Spotting scopes and binoculars are cleaned and readied for spring’s bird migrations while trail camera photos are reviewed for hopeful hints about how our wildlife neighbors spend their time.
Farmers finish their maintenance on ground-working equipment, and they double check seed orders while the rest of us sharpen mower blades and store snow shovels.
We might attend a sports show or attend neglected club meetings while we wait for the doldrums to pass, but that fidgety restlessness persists.
And as we wait for spring to bring us running walleyes and popping morels, March continues to offer only mud. The ground, still too cool to support rapid growth, becomes saturated while its depths slowly thaw.
Late snows don’t last long, with its remnants looking like piles of dirty laundry, all being joined by gray-skied tears that create a mire of brown soup we step around and hop over. The days feel bleak and we can’t wait for the grass to green.
Promises of March
If it sounds as if I don’t like the month of March, you’d be mistaken. While I can’t avoid the mud, there are promises in the rain, the cold nights and slowly warming days that are hard for me to overlook: the crocuses waiting to greet April’s Dutchman’s breeches, Mayflowers and trillium.
That first boss turkey declaring his territory with his early morning pronouncement will soon draw me to sit with my back against a tree to watch and wait. A robin’s chirping and returning redwings swinging on marsh cattails remind me that bluebirds and warblers are on their way and that timberdoodles will again be dancing in the night sky.
The sometimes threatening rising and falling rivers signal that the vaunted Lake Erie walleye are beginning to stage along the reefs and river mouths for their historic spawning activities.
The wingbeats of returning waterfowl whisper of journeys far away from their ancestral homes and their yearning to return. The crack of thunder and fresh scent of ozone clinging to the breeze brings an assurance of lush woodlands and bountiful crops.
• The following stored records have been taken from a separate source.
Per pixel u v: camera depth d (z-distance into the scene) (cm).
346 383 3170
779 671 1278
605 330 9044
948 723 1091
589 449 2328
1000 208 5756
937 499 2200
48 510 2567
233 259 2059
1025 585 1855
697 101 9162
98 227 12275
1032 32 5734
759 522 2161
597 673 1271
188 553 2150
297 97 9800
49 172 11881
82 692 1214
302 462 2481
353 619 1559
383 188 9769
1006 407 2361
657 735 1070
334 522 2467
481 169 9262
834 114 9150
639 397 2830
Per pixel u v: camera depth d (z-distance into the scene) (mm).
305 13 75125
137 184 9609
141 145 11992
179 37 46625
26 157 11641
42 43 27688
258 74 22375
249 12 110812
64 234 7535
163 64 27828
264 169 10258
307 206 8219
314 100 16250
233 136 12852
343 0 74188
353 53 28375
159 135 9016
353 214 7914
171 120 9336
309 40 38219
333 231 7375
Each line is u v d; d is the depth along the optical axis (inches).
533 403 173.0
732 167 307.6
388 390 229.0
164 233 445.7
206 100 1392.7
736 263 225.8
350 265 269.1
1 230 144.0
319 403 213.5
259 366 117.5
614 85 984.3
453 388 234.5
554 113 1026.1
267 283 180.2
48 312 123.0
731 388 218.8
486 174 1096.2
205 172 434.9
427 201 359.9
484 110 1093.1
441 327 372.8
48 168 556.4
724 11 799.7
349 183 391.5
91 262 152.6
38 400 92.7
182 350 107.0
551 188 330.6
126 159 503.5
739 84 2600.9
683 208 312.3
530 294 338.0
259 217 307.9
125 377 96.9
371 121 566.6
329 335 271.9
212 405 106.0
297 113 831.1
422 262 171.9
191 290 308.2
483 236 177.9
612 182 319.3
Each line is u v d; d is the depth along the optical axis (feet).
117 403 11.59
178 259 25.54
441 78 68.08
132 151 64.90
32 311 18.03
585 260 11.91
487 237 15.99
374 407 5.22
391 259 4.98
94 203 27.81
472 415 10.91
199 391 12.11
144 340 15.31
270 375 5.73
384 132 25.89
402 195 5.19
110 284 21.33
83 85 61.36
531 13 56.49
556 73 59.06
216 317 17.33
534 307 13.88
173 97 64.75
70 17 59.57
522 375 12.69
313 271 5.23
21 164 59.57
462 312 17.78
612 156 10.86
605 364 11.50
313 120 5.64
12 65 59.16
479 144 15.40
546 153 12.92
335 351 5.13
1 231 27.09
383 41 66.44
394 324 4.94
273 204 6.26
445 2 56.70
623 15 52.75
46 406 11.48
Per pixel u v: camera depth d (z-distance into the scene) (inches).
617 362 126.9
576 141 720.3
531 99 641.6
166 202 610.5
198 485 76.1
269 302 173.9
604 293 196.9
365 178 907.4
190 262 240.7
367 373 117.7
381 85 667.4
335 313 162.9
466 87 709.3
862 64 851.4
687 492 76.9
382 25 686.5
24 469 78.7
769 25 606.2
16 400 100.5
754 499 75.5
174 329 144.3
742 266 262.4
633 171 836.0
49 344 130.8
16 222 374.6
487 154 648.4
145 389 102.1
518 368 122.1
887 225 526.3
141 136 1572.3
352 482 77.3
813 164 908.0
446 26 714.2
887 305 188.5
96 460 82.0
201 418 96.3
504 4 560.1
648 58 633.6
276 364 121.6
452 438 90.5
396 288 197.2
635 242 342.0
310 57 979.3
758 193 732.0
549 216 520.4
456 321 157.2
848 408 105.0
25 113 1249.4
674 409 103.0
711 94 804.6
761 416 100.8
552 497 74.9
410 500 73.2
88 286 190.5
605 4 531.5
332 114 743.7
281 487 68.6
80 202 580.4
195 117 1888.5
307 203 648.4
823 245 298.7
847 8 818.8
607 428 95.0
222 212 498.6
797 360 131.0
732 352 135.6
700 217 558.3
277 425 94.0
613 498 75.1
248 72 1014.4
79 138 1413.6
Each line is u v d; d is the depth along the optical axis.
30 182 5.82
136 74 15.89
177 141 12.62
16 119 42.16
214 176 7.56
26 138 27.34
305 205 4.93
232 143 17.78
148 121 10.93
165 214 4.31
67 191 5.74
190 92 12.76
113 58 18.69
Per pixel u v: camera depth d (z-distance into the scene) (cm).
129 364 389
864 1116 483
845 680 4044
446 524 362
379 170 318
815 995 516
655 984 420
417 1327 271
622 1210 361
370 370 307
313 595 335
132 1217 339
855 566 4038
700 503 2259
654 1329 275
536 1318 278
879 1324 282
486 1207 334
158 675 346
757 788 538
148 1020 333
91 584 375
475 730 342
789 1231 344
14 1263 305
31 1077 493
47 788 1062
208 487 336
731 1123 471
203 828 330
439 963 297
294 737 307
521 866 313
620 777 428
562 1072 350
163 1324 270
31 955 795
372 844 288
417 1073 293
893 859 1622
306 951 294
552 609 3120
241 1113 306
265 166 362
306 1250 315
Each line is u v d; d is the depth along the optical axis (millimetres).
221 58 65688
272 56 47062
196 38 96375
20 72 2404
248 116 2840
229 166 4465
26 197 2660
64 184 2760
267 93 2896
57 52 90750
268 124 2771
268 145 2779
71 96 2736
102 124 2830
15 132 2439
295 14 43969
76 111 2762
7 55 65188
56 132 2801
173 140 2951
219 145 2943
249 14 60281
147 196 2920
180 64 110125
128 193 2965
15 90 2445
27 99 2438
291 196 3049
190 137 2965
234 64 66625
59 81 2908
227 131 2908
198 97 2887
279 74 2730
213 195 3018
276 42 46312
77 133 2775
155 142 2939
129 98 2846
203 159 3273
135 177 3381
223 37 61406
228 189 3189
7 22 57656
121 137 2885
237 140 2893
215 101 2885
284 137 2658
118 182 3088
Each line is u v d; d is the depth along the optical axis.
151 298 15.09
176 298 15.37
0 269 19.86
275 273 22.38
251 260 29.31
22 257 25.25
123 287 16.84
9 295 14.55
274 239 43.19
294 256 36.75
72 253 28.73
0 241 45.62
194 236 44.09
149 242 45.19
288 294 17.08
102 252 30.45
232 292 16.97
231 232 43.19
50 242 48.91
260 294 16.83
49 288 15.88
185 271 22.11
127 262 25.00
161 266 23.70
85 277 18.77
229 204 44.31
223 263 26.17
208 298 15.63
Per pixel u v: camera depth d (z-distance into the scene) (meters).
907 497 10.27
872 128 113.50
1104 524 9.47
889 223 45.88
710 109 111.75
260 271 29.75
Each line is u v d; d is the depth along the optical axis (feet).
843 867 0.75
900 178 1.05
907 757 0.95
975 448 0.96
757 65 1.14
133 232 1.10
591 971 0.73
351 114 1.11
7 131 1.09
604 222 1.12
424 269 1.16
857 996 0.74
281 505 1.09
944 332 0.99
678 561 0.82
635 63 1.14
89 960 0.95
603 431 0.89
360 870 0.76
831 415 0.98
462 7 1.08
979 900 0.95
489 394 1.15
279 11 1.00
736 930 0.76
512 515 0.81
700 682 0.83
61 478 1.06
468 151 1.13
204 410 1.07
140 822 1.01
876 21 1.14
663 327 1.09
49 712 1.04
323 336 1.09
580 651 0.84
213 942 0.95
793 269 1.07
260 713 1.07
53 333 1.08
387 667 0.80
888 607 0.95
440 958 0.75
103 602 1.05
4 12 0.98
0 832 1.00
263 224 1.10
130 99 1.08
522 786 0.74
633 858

Yes, March brings mud, impatience, a bit of boredom and an anxiousness for change…but not for all of us.
They get it. It seems that kids and dogs are impervious to the mud of March. They see it as just another welcomed change of nature’s playgrounds. Neither can pass a puddle without a good splash. The mud itself is for making pies or for tossing. Their canine friends joyfully join them, using it as an impromptu bathtub or to roll in the heavenly aromas only their noses can appreciate.
Together, they ignore the fact that they should be miserable in that quagmire — finding the joy hidden in its sticky mess — even if it means they both might have to share a shower stall before falling exhausted, side-by-side on the living room floor.
The month of March is much like those kids and dogs: It’s the “between” month, struggling to find its own individuality. Not quite winter and not quite spring, anxiously dreaming of the arrival of endless summers and autumn leaves. It labors to find its place.
Kids and dogs seem to understand this, proving it with a splashing enthusiasm as they follow the month’s slow stroll toward change. Together, they still understand how to find joy in the moment — in those things they cannot control. That, I suppose, is the true wisdom of March.
“Springtime is the land awakening. The March winds are the morning yawn.”